WHAT THE EXERCISE ASKS: All lines from the one containing "205 330 361" to the end of the entries below must be output exactly, and no other lines.

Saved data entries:
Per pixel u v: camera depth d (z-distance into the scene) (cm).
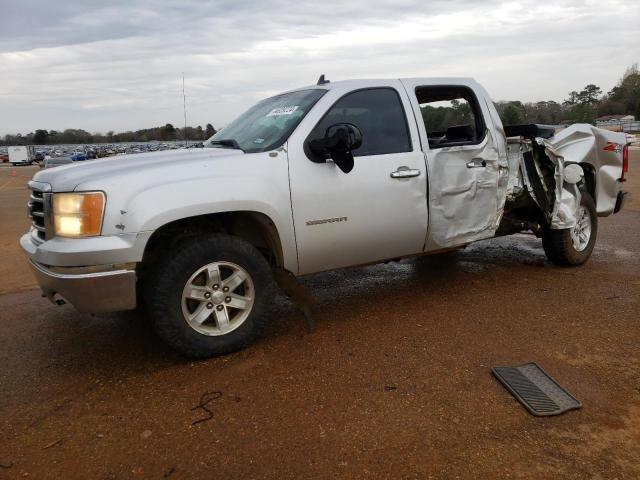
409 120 444
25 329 444
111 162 380
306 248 396
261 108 471
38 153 8369
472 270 580
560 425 279
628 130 6328
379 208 419
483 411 294
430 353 369
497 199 496
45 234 346
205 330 361
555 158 520
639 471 243
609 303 458
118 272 323
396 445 265
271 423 287
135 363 369
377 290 520
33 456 265
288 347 386
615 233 781
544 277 544
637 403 299
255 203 362
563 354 361
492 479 239
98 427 290
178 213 335
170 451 266
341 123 402
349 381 331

WRITTEN ANSWER:
205 330 361
555 158 520
639 471 243
609 303 458
118 272 323
396 445 265
271 423 287
135 363 369
377 290 520
33 456 265
288 347 386
615 233 781
544 277 544
637 403 299
255 203 362
563 354 361
492 479 239
98 427 290
178 213 335
170 451 266
341 123 402
349 381 331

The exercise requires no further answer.